Governo acelera na Inteligência Artificial

O novo Programa do Governo português revela uma aposta sem precedentes na inteligência artificial (IA), mencionando a tecnologia mais de 30 vezes ao longo do documento — mais do dobro da legislatura anterior. Com a promessa de modernizar o Estado e posicionar o país como referência europeia na adoção tecnológica, o Executivo compromete-se a aplicar soluções de IA em setores como a administração pública, a justiça, a educação, a segurança e até o mercado de arrendamento jovem.
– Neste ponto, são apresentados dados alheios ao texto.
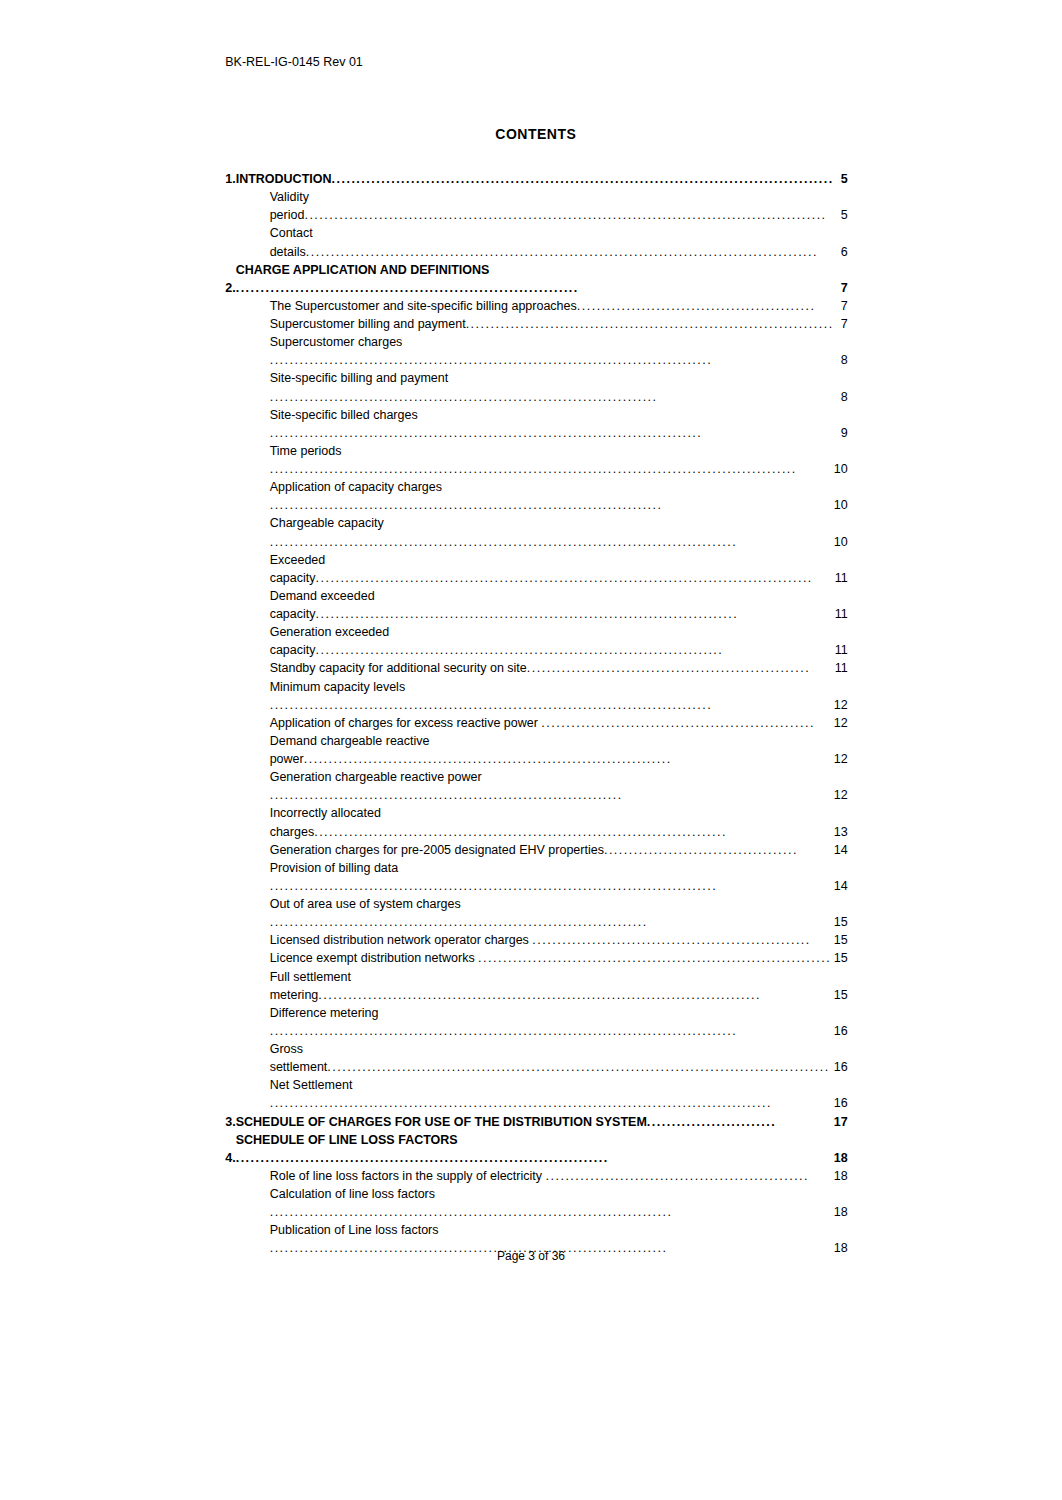BK-REL-IG-0145 Rev 01
CONTENTS
| 1. | INTRODUCTION ..................................................................................................... | 5 |
| | Validity period ......................................................................................................... | 5 |
| | Contact details ....................................................................................................... | 6 |
| 2. | CHARGE APPLICATION AND DEFINITIONS ..................................................................... | 7 |
| | The Supercustomer and site-specific billing approaches ................................................ | 7 |
| | Supercustomer billing and payment .......................................................................... | 7 |
| | Supercustomer charges ......................................................................................... | 8 |
| | Site-specific billing and payment .............................................................................. | 8 |
| | Site-specific billed charges ....................................................................................... | 9 |
| | Time periods .......................................................................................................... | 10 |
| | Application of capacity charges ............................................................................... | 10 |
| | Chargeable capacity .............................................................................................. | 10 |
| | Exceeded capacity .................................................................................................... | 11 |
| | Demand exceeded capacity ..................................................................................... | 11 |
| | Generation exceeded capacity .................................................................................. | 11 |
| | Standby capacity for additional security on site ......................................................... | 11 |
| | Minimum capacity levels ......................................................................................... | 12 |
| | Application of charges for excess reactive power ....................................................... | 12 |
| | Demand chargeable reactive power .......................................................................... | 12 |
| | Generation chargeable reactive power ....................................................................... | 12 |
| | Incorrectly allocated charges ................................................................................... | 13 |
| | Generation charges for pre-2005 designated EHV properties ....................................... | 14 |
| | Provision of billing data .......................................................................................... | 14 |
| | Out of area use of system charges ............................................................................ | 15 |
| | Licensed distribution network operator charges ........................................................ | 15 |
| | Licence exempt distribution networks ....................................................................... | 15 |
| | Full settlement metering ......................................................................................... | 15 |
| | Difference metering .............................................................................................. | 16 |
| | Gross settlement ..................................................................................................... | 16 |
| | Net Settlement ..................................................................................................... | 16 |
| 3. | SCHEDULE OF CHARGES FOR USE OF THE DISTRIBUTION SYSTEM .......................... | 17 |
| 4. | SCHEDULE OF LINE LOSS FACTORS ........................................................................... | 18 |
| | Role of line loss factors in the supply of electricity ..................................................... | 18 |
| | Calculation of line loss factors ................................................................................. | 18 |
| | Publication of Line loss factors ................................................................................ | 18 |
Page 3 of 36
Entre as medidas anunciadas destaca-se o desenvolvimento do modelo de linguagem natural “Amália”, apresentado como uma versão nacional do ChatGPT, que deverá começar a operar nos serviços do Estado até ao final de setembro. A promessa: reduzir burocracia, facilitar o acesso dos cidadãos a serviços públicos e diminuir custos operacionais.

Na justiça, o plano passa pela criação de um código de conduta para o uso da IA, com especial atenção à defesa dos direitos fundamentais, e pela anonimização automática das decisões judiciais — uma medida que levanta já questões sobre transparência e supervisão humana. Também as forças de segurança irão beneficiar de meios preditivos para reforço da vigilância, enquanto programas sociais como o Porta 65 Jovem contarão com automatização para tornar os processos mais céleres.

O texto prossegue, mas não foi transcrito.